Page-level text extractions
[Start of Attachment]

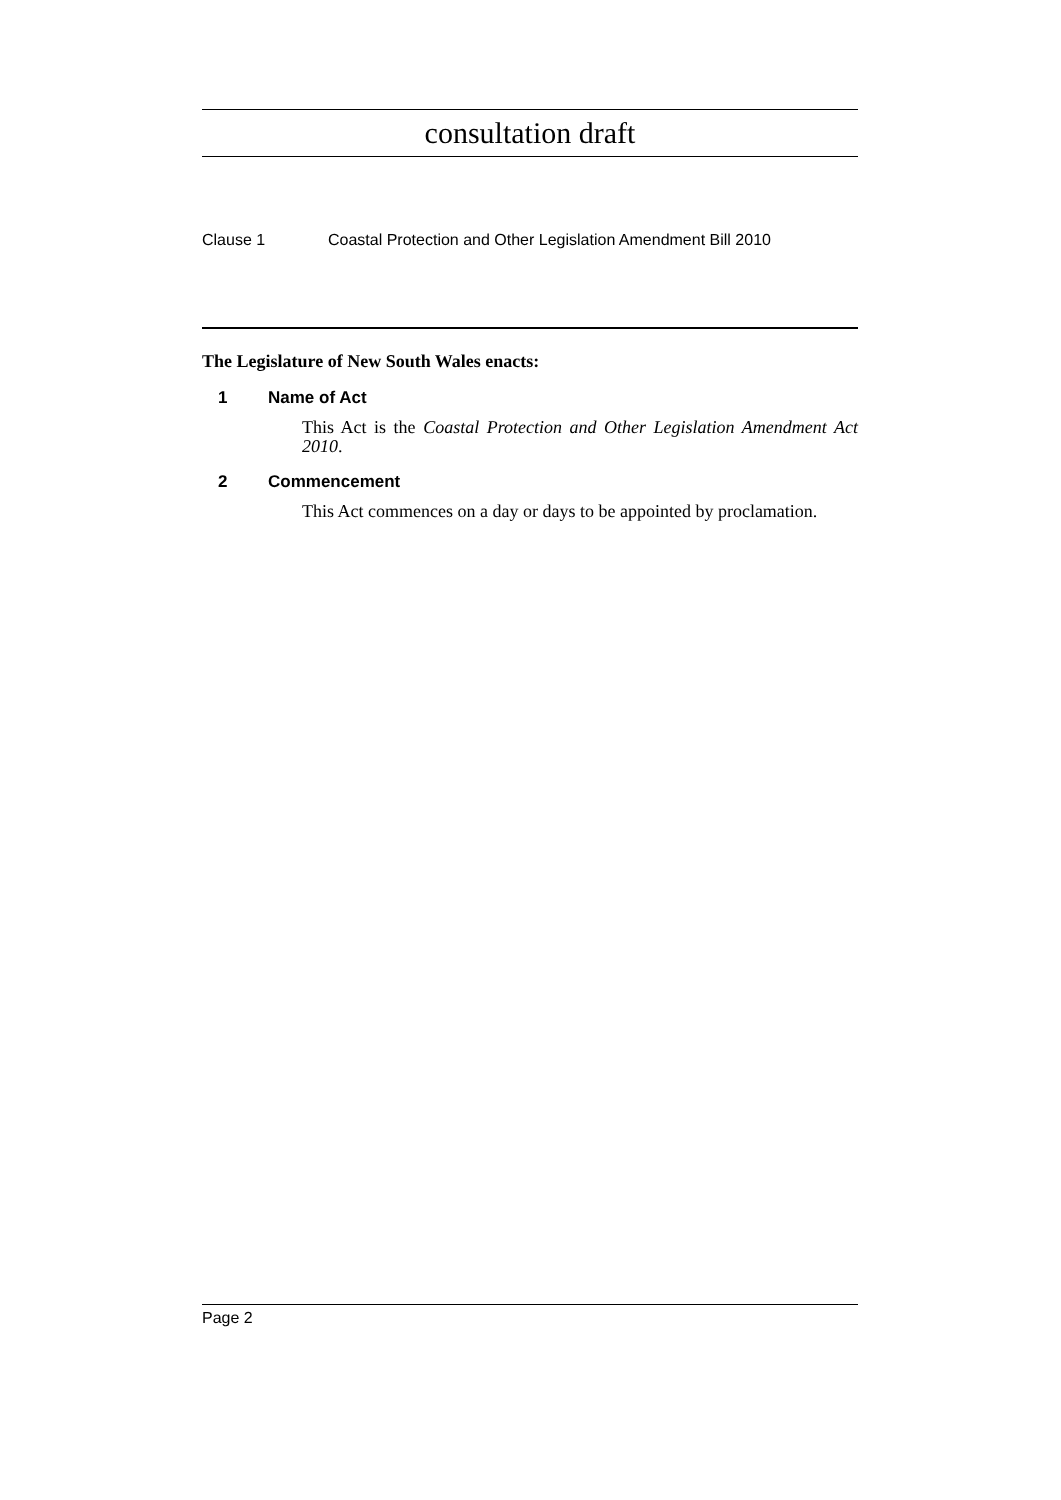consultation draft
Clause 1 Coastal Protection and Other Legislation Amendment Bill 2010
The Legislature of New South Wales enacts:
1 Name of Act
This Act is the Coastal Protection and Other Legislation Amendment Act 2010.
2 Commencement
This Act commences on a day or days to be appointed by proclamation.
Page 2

[End of Attachment]
[Start of Attachment]

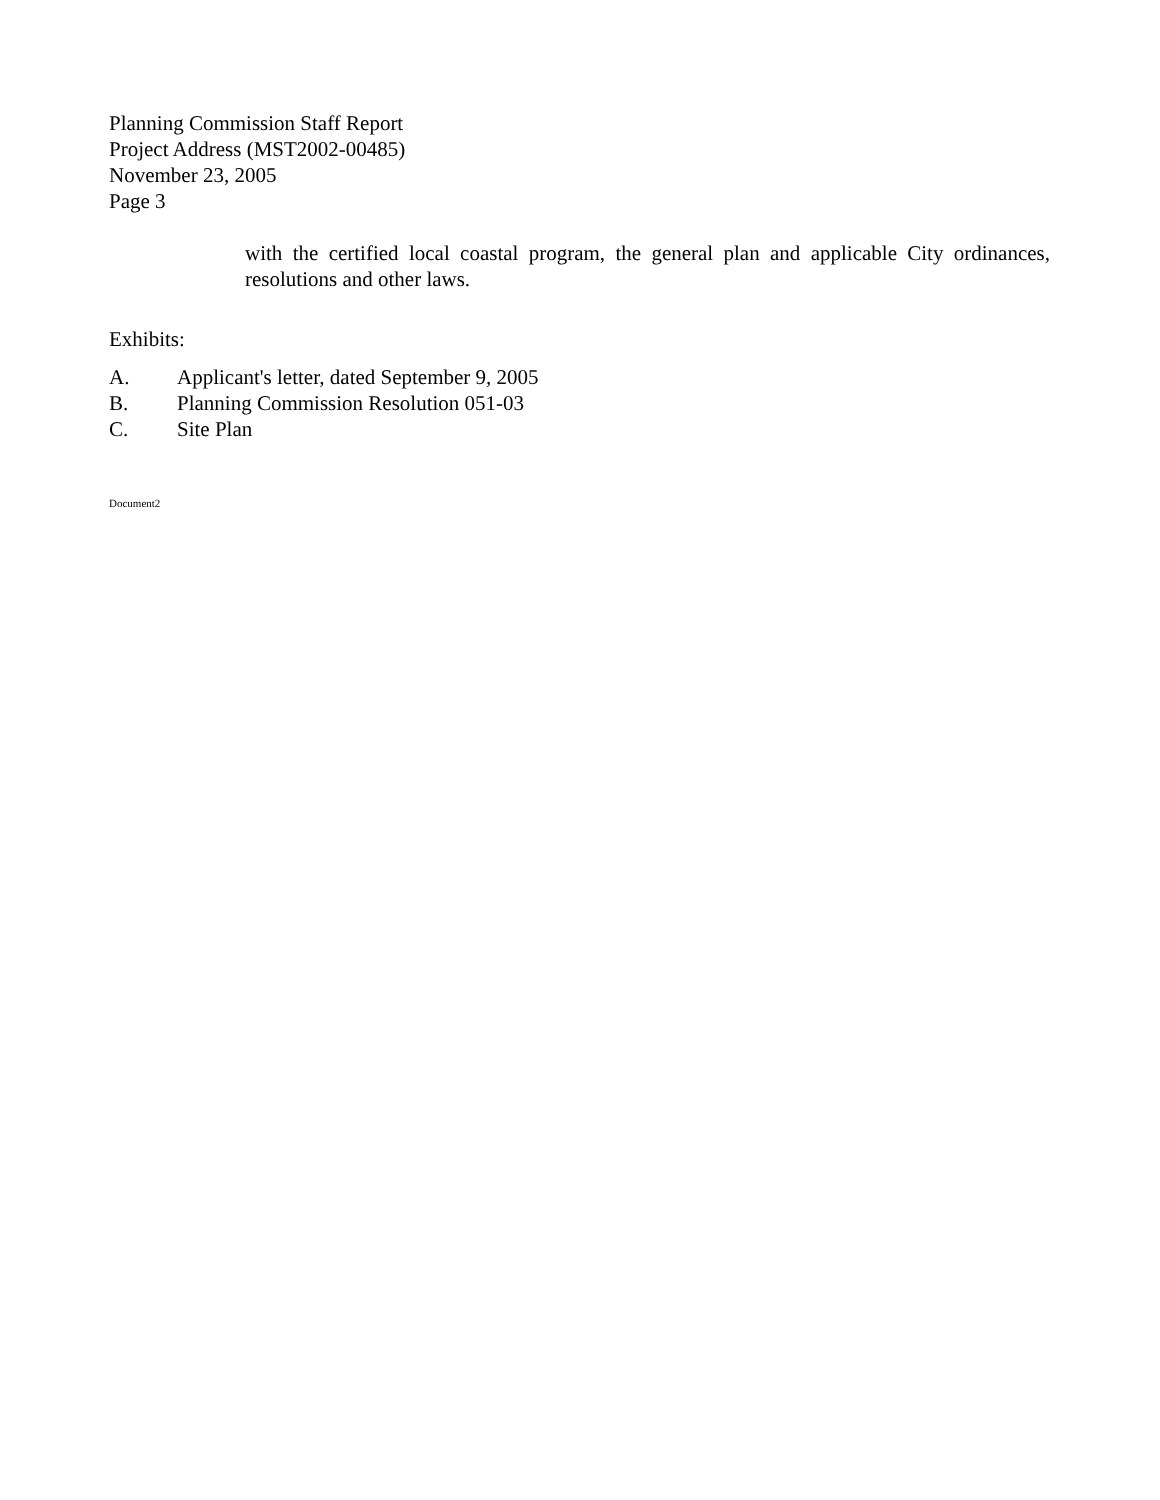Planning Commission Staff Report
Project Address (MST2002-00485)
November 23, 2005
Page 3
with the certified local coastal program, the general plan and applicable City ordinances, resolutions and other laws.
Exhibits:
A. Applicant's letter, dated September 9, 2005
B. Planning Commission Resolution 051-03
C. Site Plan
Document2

[End of Attachment]
[Start of Attachment]

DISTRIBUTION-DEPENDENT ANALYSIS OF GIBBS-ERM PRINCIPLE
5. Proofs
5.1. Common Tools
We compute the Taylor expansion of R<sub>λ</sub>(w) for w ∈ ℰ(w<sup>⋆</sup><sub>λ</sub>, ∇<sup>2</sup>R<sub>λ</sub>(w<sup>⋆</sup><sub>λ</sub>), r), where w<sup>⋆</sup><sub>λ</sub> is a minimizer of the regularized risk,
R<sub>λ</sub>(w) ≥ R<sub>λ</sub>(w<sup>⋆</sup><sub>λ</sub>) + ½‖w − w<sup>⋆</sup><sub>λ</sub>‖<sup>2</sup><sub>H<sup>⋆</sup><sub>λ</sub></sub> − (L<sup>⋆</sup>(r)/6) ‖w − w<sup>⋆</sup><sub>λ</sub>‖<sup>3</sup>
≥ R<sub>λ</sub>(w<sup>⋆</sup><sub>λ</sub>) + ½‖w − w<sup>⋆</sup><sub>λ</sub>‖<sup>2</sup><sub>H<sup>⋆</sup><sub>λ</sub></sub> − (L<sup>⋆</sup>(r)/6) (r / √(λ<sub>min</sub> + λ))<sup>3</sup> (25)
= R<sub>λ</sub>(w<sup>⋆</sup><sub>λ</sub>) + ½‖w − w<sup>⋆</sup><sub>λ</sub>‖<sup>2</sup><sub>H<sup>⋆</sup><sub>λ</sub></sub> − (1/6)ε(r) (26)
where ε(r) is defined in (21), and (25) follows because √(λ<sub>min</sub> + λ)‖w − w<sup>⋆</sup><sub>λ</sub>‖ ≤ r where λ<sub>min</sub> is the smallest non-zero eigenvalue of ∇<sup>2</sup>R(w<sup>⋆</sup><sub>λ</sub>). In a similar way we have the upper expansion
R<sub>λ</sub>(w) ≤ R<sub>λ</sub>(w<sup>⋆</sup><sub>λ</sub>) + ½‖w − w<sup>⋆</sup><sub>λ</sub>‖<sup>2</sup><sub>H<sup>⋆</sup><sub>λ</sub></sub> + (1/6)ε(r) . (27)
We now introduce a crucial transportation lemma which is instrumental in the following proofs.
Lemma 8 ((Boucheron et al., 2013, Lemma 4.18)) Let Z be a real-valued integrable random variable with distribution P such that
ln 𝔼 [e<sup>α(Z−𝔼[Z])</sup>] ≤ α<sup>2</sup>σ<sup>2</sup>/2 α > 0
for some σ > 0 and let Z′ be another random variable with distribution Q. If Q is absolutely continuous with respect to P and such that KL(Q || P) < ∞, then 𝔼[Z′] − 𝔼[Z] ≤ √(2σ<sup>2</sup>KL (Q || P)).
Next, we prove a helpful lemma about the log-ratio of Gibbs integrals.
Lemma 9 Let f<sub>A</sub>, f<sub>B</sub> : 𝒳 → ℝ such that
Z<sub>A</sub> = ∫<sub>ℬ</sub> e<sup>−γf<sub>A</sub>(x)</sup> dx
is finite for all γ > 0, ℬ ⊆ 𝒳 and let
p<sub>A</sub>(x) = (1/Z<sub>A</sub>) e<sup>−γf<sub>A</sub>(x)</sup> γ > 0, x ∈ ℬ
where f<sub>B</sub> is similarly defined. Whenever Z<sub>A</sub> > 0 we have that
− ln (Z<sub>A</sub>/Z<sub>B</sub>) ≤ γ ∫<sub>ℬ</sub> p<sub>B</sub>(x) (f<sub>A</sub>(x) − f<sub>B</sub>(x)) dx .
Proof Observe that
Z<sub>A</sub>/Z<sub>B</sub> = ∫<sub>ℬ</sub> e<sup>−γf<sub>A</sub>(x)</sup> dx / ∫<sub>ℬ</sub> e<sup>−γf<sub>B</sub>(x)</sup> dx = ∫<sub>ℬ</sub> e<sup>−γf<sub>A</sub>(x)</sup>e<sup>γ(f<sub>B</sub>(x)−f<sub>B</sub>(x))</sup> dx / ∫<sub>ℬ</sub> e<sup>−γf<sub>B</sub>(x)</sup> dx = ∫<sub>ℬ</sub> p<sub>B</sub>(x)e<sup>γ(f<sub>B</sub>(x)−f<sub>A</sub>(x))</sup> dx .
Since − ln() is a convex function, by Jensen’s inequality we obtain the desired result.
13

[End of Attachment]

- **Requirement**: Please copy each line of the records above in which the word "This" can be found.

- **Answer to the problem**:
This Act is the Coastal Protection and Other Legislation Amendment Act 2010.
This Act commences on a day or days to be appointed by proclamation.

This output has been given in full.